Researchers are on the path towards general-purpose bots that can complete tasks in unfamiliar environments with minimal training.

Amini humanoid, nicknamed 'Blue', shuffled up to NVIDIA CEO Jensen Huang while he was giving his keynote address at the GPU Technology Conference in March 2025. In collaboration with DeepMind and Disney Research, NVIDIA released Project GR00T, a next-generation foundation model to train humanoids. Short for Generalist Robot 00 Technology, the model can understand natural language and emulate movements by observing human actions, taking artificial intelligence (AI) outside screens and into the physical realm.

On stage, Blue is reminiscent of Disney's WALL-E, with its glittery yellow 'eyes' and a dog-like eager-to-please demeanour. But beneath the charming exterior lay a more important message: a nod to a future where more robots could work human jobs, fuelled by graphics processing units (GPUs) and physics engines inside. Although robotic foundational models have not yet been commercialised on a large scale, the first generation of such models is already being shipped for testing to companies like 1X Technologies, Agility Robotics, Apptronik and Boston Dynamics.

Robotic foundational models herald a new era of generalist robots that can train on vast sets of human action data. These models aim to replicate the success that large language models (LLMs) have seen. The idea is that if you collect enough data, you can train models to reason on not only visual and language input but also about the robots' own physical actions. In essence, they try to understand how to interact with their environment. Robotic foundational models are a step towards general intelligence, but grounded in physical interaction.

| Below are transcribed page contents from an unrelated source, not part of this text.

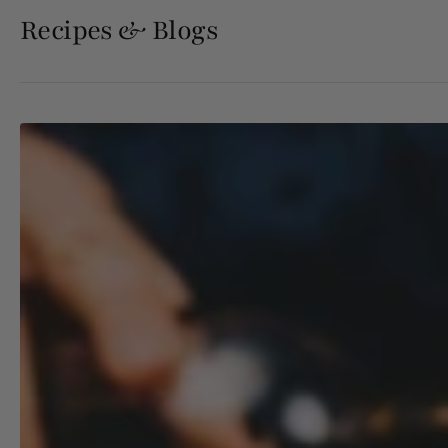
Recipes & Blogs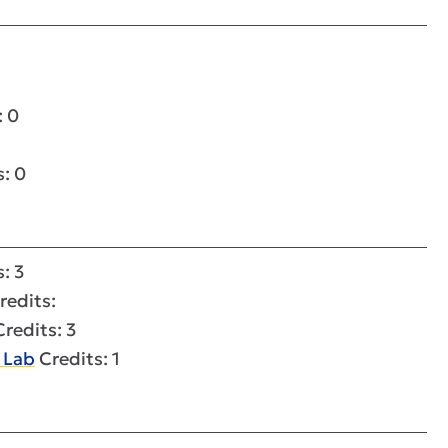
: 0
: 0
: 3
redits:
redits: 3
 Lab
Credits: 1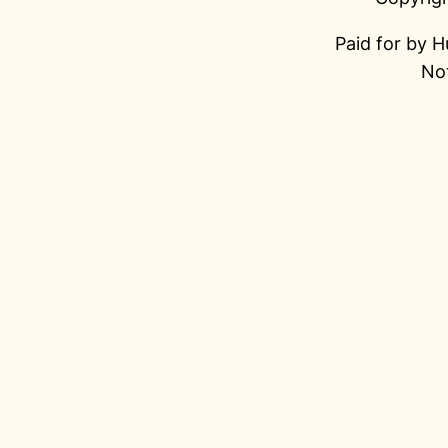
Paid for by H
Not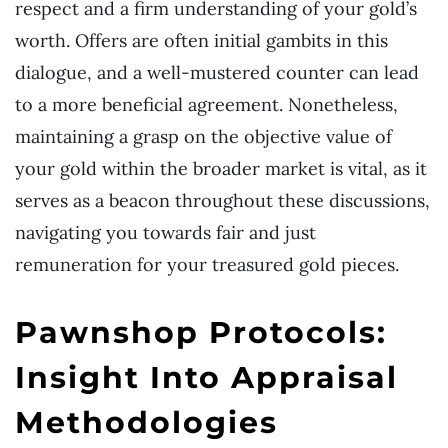
respect and a firm understanding of your gold’s
worth. Offers are often initial gambits in this
dialogue, and a well-mustered counter can lead
to a more beneficial agreement. Nonetheless,
maintaining a grasp on the objective value of
your gold within the broader market is vital, as it
serves as a beacon throughout these discussions,
navigating you towards fair and just
remuneration for your treasured gold pieces.
Pawnshop Protocols:
Insight Into Appraisal
Methodologies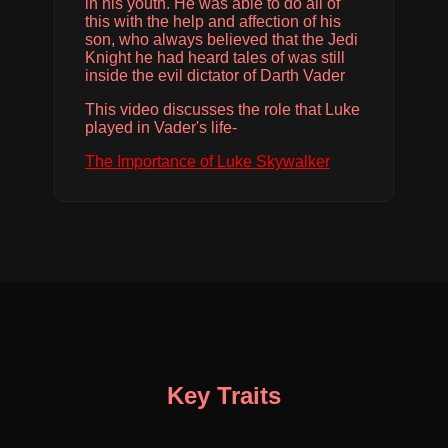
in his youth. He was able to do all of
this with the help and affection of his
son, who always believed that the Jedi
Knight he had heard tales of was still
inside the evil dictator of Darth Vader
This video discusses the role that Luke
played in Vader's life-
The Importance of Luke Skywalker
Key Traits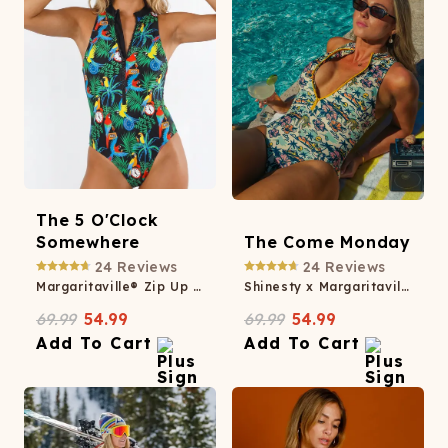
The 5 O'Clock
Somewhere
The Come Monday
24
Reviews
24
Reviews
Margaritaville® Zip Up One Piece Swimsuit
Shinesty x Margaritaville® Zip Up One Piece Swimsuit
69.99
54.99
69.99
54.99
Add To Cart
Add To Cart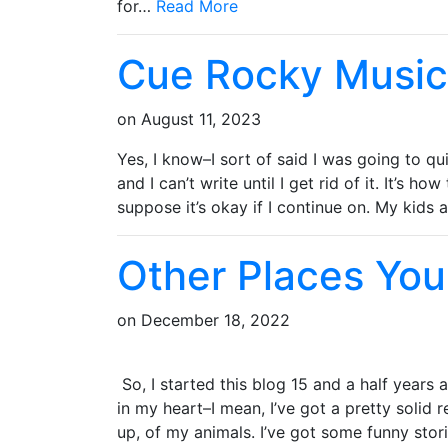
for…
Read More
Cue Rocky Music
on
August 11, 2023
Yes, I know–I sort of said I was going to qu
and I can’t write until I get rid of it. It’s ho
suppose it’s okay if I continue on. My kids
Other Places You
on
December 18, 2022
So, I started this blog 15 and a half years a
in my heart–I mean, I’ve got a pretty solid
up, of my animals. I’ve got some funny stor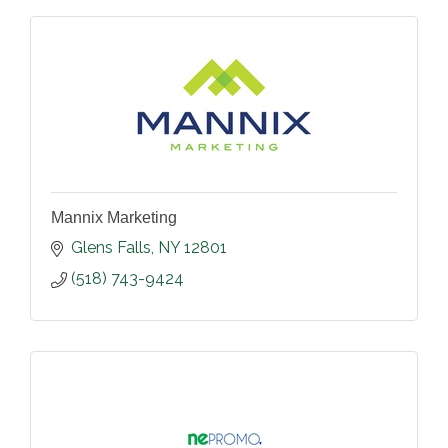
Mannix Marketing
Glens Falls
NY
12801
(518) 743-9424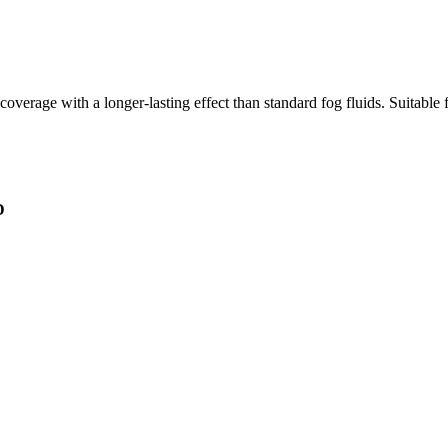
coverage with a longer-lasting effect than standard fog fluids. Suitabl
D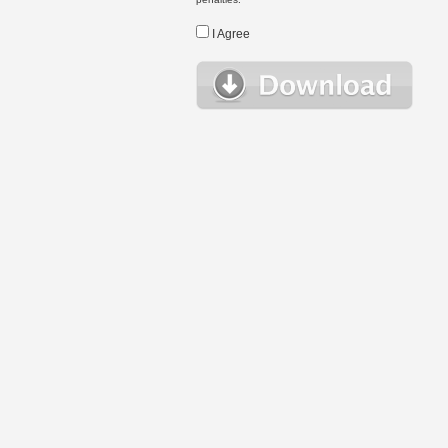
I Agree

Such models are a partnership between robotics manufacturers who build the hardware, and researchers building the AI platforms for them. AI companies are launching spinoffs and separate verticals; they start with their vision and language models and then fine-tune them with robot-specific data.

Covariant, a robotics intelligence company that spun off from OpenAI in 2017, is now building RFM-1, a robotic foundational model to help warehouse robots manipulate diverse objects with greater autonomy. More recently, in April, Google DeepMind announced Gemini Robotics, a vision-language-action model, built on Gemini 2.0, that allows robots to reason about a scene before taking an action. Its big moment arrived when a bi-arm robot operating on Gemini could slam-dunk a toy basketball through a hoop without having ever seen anything related to basketball, or that specific toy.